8 Thoughts on "The Need to Simplify Indexing and Data Sharing"

You dismiss the obvious answer in a subordinate clause early in this post, “without using a platform partner…”. I’m really curious to understand why you dismiss that solution. I really know nothing about the financial and other contractual aspects of such a partnership but am interested in learning more about it (I’m a librarian). From my perspective, having smaller journals in such partnerships makes it a lot easier for us, eg. to get reliable COUNTER data, get reliable KBART data sent to our knowledgebase products, etc. By the way, I would also add Highwire to the list of such potential partners who would solve all those problems for you. Are they really too expensive or impose unacceptable burdens of their own on small publishers?

By Melissa Belvadi
Dec 11, 2019, 8:54 AM

Einar, thank you for this post! Your suggestions would make it easier for a lot of small publishers to share data and make our journals available for a bigger audience.

Melissa, I am a digital manager for a German media group. The platform partners mentioned above offer a lot of benefits for publishers and their customers but they are too expensive for small publishers. The operating costs amount to threetimes of our revenue and you have to sign a contract for at least 3 years, usually you have to sign for 5 years.

By Margit Vetter
Dec 11, 2019, 11:06 AM

It is kind of crazy that there are so many standards for metadata. How many ways are there to say the title of an article is this and it was written by these people? Why not standardise against Crossref? Everyone is already registering DOIs, their data is enriched with funder IDs, citations and more. Since there is a cost with Crossref membership, keep Dublin Core and OAI-PMH around and you’re down to two standards.

Of course there are the usual suspects who have an interest in keeping out new entrants and whose scale allows them to efficiently deal with unnecessary complexity. So I don’t expect much will change unfortunately.

By Ian
Dec 11, 2019, 4:24 PM

MECA (Manuscript Exchange Common Approach, https://www.manuscriptexchange.org/), referenced in this previous Scholarly Kitchen article (https://scholarlykitchen.sspnet.org/2018/07/25/guest-post-manuscript-exchange-meca-can-academic-publishing-world-cant/), should be noted as an emerging approach to deal with these issues that face small and large publishing operations. As one example, PKP’s Open Journal Systems, which serves thousands of small library publishing opreations, has partner institutions are discussing the implementation of MECA.

By Mark G. Bilby
Dec 11, 2019, 5:11 PM

I would suggest to move your journal to Open Journals Systems (PKP). It has all necessary plugins to upload metadata to CrossRef, PubMed, Google Scholar etc.

By Vincas
Dec 12, 2019, 1:07 AM

I agree with VINCAS. I’m sure you could get some help from the Open Access publishing services at the Norwegian universities, e.g. BOAP (UiB), FRITT (UiO), Septentrio (UiT).

https://www.uib.no/ub/71882/bergen-open-access-publishing
https://www.ub.uio.no/skrive-publisere/open-access/fritt/index.html
https://septentrio.uit.no/

By Philipp Conzett
Dec 15, 2019, 12:06 PM

Hi Einar,

You wrote: “Another example is the Directory of Open Access Journals (DOAJ). Tidsskriftet is planning to become an open access journal, but to be indexed by DOAJ you have to create a different XML-feed or set up your systems to work with their submission APIs.”

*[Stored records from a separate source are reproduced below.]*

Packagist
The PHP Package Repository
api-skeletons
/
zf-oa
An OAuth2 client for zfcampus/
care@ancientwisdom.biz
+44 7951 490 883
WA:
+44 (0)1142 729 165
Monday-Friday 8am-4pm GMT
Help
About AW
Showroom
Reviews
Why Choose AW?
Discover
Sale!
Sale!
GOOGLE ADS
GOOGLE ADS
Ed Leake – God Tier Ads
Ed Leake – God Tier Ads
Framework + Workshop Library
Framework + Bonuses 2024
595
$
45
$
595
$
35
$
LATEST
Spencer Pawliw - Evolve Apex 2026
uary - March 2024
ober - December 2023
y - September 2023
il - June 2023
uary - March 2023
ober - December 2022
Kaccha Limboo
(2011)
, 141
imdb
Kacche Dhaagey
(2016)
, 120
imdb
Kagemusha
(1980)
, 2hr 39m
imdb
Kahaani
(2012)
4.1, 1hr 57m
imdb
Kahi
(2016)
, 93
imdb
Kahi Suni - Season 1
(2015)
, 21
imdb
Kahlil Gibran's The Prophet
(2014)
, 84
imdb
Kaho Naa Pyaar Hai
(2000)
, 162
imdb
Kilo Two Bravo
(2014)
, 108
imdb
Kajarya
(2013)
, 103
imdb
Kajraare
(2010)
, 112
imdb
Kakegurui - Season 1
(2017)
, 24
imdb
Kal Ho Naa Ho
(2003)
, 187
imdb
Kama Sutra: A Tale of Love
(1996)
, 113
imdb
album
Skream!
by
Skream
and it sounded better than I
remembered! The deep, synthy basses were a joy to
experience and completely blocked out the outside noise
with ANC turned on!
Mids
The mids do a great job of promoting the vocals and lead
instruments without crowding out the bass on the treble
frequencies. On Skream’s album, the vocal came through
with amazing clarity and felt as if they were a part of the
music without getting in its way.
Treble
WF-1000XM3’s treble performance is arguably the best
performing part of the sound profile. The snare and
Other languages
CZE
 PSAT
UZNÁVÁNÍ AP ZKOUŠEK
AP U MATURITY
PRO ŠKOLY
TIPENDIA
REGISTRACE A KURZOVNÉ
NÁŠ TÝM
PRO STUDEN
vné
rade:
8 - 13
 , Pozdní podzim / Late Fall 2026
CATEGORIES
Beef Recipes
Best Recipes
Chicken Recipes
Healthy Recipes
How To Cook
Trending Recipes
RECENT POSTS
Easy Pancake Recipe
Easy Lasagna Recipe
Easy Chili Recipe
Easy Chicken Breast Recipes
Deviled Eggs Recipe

I just wanted to clarify that a journal does not need to send XML to DOAJ in order to be indexed and you do not need to integrate with our API either.

We will soon be releasing compatibility with Crossref XML (Feb 2020) too so if you already produce that, you won’t need to spend time or money establishing a DOAJ XML feed.

We look forward to receiving your application!

By Dom Mitchell
Dec 17, 2019, 8:14 AM

As Margit says, the platform partners really are unaffordable for small publishers. For example, one of my clients has 6 PubMed listed journals and would like to have better metadata handling. The owners spent time looking into it, but having seen the prices, they simply cannot see the business case for this. And I can’t blame them! The journals have tight margins and to pay for one of these platforms is unaffordable.